__Exercise material__.
⁂
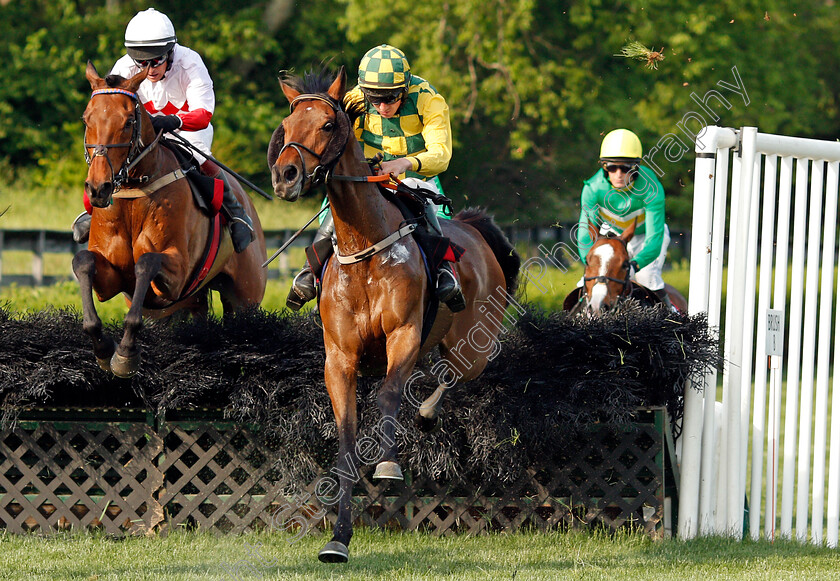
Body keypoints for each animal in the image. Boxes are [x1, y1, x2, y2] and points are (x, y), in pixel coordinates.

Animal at [75, 60, 268, 376]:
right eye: (86, 119)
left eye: (129, 121)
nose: (98, 188)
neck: (135, 191)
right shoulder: (117, 280)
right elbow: (83, 261)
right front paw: (103, 348)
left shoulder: (176, 274)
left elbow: (146, 262)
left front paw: (125, 355)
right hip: (182, 303)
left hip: (245, 297)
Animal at [266, 68, 520, 560]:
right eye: (286, 128)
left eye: (328, 124)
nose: (286, 176)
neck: (365, 250)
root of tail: (476, 229)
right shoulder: (339, 358)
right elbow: (346, 440)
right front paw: (338, 538)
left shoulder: (402, 334)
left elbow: (386, 396)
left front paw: (386, 466)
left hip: (472, 346)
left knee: (450, 376)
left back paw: (426, 411)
⁂
__Required work__. At the line with "right eye: (286, 128)", begin reproducing the material above exactly, and continue through its last line.

__Written answer__.
right eye: (286, 128)
left eye: (328, 124)
nose: (286, 176)
neck: (365, 250)
root of tail: (476, 229)
right shoulder: (339, 358)
right elbow: (346, 440)
right front paw: (338, 538)
left shoulder: (402, 334)
left elbow: (386, 396)
left front paw: (386, 466)
left hip: (472, 346)
left knee: (450, 376)
left back paw: (426, 411)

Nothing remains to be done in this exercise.